NJII, Rutgers creating manufacturing institute for pharma industry

File photo Donald Sebastian of the New Jersey Innovation Institute.

The New Jersey Innovation Institute and Rutgers University are forming the New Jersey Continuous Manufacturing Institute to advance innovative manufacturing technologies in the pharmaceutical industry.

The NJCMI, a New Jersey Institute of Technology corporation, combines state-of- the-art technologies, infrastructure, facilities and technical expertise to support the development and continuous manufacturing of products for the pharmaceutical industry. It also provides training, education and workforce development solutions for those who want to expand or gain additional training and expertise in pharmaceutical manufacturing.

“This partnership with Rutgers builds on over a decade of leading-edge and deep faculty expertise that NJCMI can leverage to make available pilot-scale technologies that meet pharmaceutical industry demands for higher production volume, greater efficiency and reduced cost. I expect the center will be a strong magnet attracting all the links of the pharmaceutical value chain to make New Jersey a place of business,” said NJII President Donald Sebastian.

The NJCMI facility features process development pilot plants for both solid dosage forms and biologics, as well as so-called “current good manufacturing practice” suites for production. In addition, it provides individual unit operations labs for process optimization and control, modeling and automation. It also offers designated classrooms and training labs for collaborative learning experiences and workforce development.

“NJCMI brings together a complete range of expertise and knowledge to develop innovative biopharmaceutical processing technologies,” said Christopher Molloy, senior vice president of Rutgers’ Office of Research & Economic Development. “Our team is led by a core of professionals with more than 100 years of combined experience in biopharmaceutical manufacturing process development, biochemical and chemical engineering. Together, Rutgers and NJII, through the NJCMI, are meeting the challenges for cost effective approaches to the continuous production of both new and existing classes of pharmaceuticals.”

Continuous manufacturing is a growing trend, explained Fernando Muzzio, director of Rutgers’ Engineering Research Center for Structured Organic Particulate Systems and of NJCMI.
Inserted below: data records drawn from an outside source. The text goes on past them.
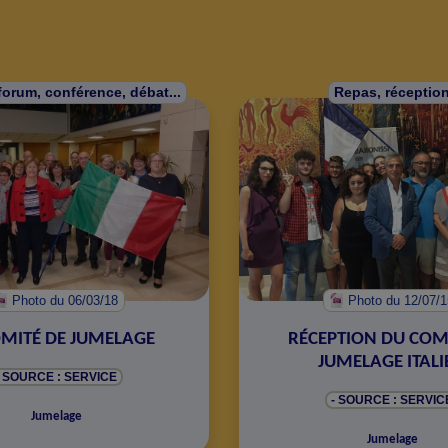
forum, conférence, débat...
Repas, réceptio
Photo
du 06/03/18
Photo
du 12/07/
OMITÉ DE JUMELAGE
RÉCEPTION DU COM
JUMELAGE ITALI
- SOURCE : SERVICE
- SOURCE : SERVIC
Jumelage
Jumelage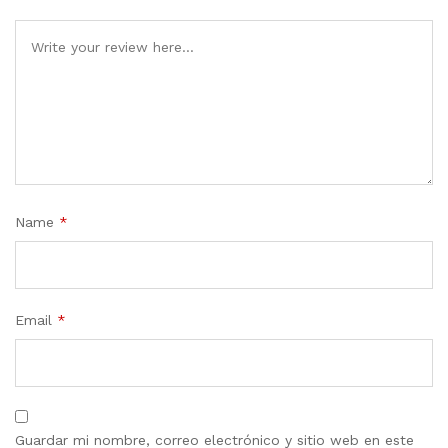
Name
*
Email
*
Guardar mi nombre, correo electrónico y sitio web en este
“For large, research-based companies, the main need is to develop consensus best practices supported by regulators worldwide,” he said. “Generic companies, contract manufacturers and smaller pharmaceutical companies need access to development facilities equipped with all the necessary knowledge regarding product and process development. NJCMI will meet this need, enabling dozens of new players to enter this exciting market.”

Haro Hartounian, NJII’s executive director of biotechnology & pharmaceutical innovation, said: “NJCMI is working closely with our biotechnology partner companies and applying our many years of experience in biologics manufacturing to implement continuous processing innovations. This enables biotechnology companies to produce high-quality products with a smaller production footprint and shorter lead times.”